Cancer Risk: The Aspartame Question
In July 2023, the International Agency for Research on Cancer classified aspartame as “possibly carcinogenic to humans,” a category called Group 2B. That sounds alarming, but Group 2B is one of the weakest classifications IARC uses. It means there is limited evidence of a possible link, not that aspartame has been shown to cause cancer. Aloe vera and pickled vegetables sit in the same category.
At the same time, a separate WHO expert committee reviewed aspartame’s safety and found no sufficient reason to change the long-standing acceptable daily intake of 40 mg per kilogram of body weight. For a 150-pound person, that works out to roughly 12 to 14 cans of diet soda per day. At normal consumption levels, the cancer risk from aspartame appears negligible based on current evidence.
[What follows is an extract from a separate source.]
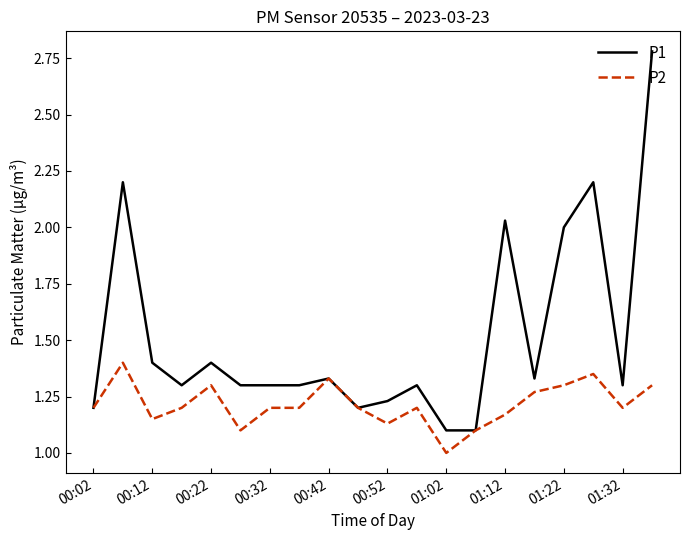

What is the minimum value shown in the chart?

1.0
Effects on Teeth and Bones
Diet soda skips sugar, which means it doesn’t feed the bacteria that cause cavities. But it still contains phosphoric acid (in colas) and citric acid (in citrus-flavored drinks), both of which lower the pH in your mouth and gradually erode tooth enamel over time. That erosion is permanent. From a dental standpoint, diet soda is gentler than regular soda but still more damaging than water, coffee, or tea.
Bone health follows a similar pattern. Data from the Framingham Osteoporosis Study found that women who regularly drank cola, including diet cola, had significantly lower bone mineral density at every hip site compared to women who didn’t. The association held for both sugared and diet versions but did not appear with non-cola carbonated drinks. Phosphoric acid, found specifically in colas, is the likely culprit. Men in the study didn’t show the same effect. If you drink diet soda, choosing a non-cola variety may be better for your bones.
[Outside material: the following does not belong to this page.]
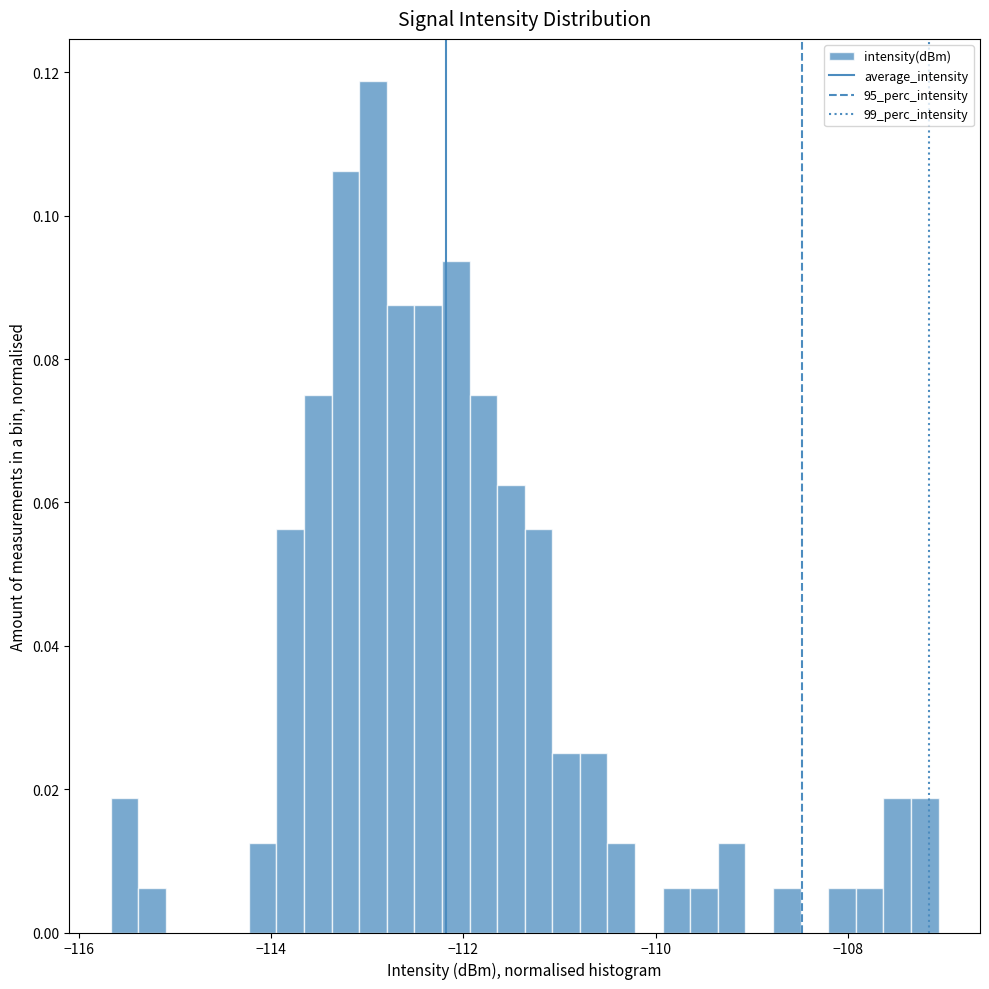

Read against the x-axis, roughly where is the centre of the tallest bar?

-113.0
Appetite and Subsequent Eating
A common concern is that tasting something sweet without consuming calories tricks the body into craving more food. The evidence here is reassuring in the short term. Controlled studies measuring hunger hormones found that sucralose-sweetened beverages produced the same appetite signals as plain water when consumed without other food. The sweetness alone didn’t trigger extra hunger or change short-term glucose regulation in those experiments.
That said, individual responses vary, and the gut microbiome changes described above could shift appetite regulation over longer time frames in ways that short-term studies wouldn’t capture. If you notice that drinking diet soda makes you hungrier or more drawn to sweets, that’s a real phenomenon for some people, even if it doesn’t show up consistently in group averages.
The Practical Bottom Line
Diet soda is clearly safer than regular soda. It won’t spike your blood sugar, won’t contribute to tooth decay the way sugar does, and won’t add calories. As a bridge away from a heavy sugary soda habit, it can be genuinely useful. But treating it as a neutral, drink-as-much-as-you-want beverage ignores the accumulating evidence that artificial sweeteners interact with your body in ways that go beyond simply tasting sweet. They alter gut bacteria, modulate hormonal responses, and may carry long-term risks that are still being quantified.
A reasonable approach is to think of diet soda as an occasional drink rather than a daily staple, and to favor water, sparkling water, or unsweetened tea as your default. If you’re going to drink it, a few cans a week is a very different risk profile than a few cans a day.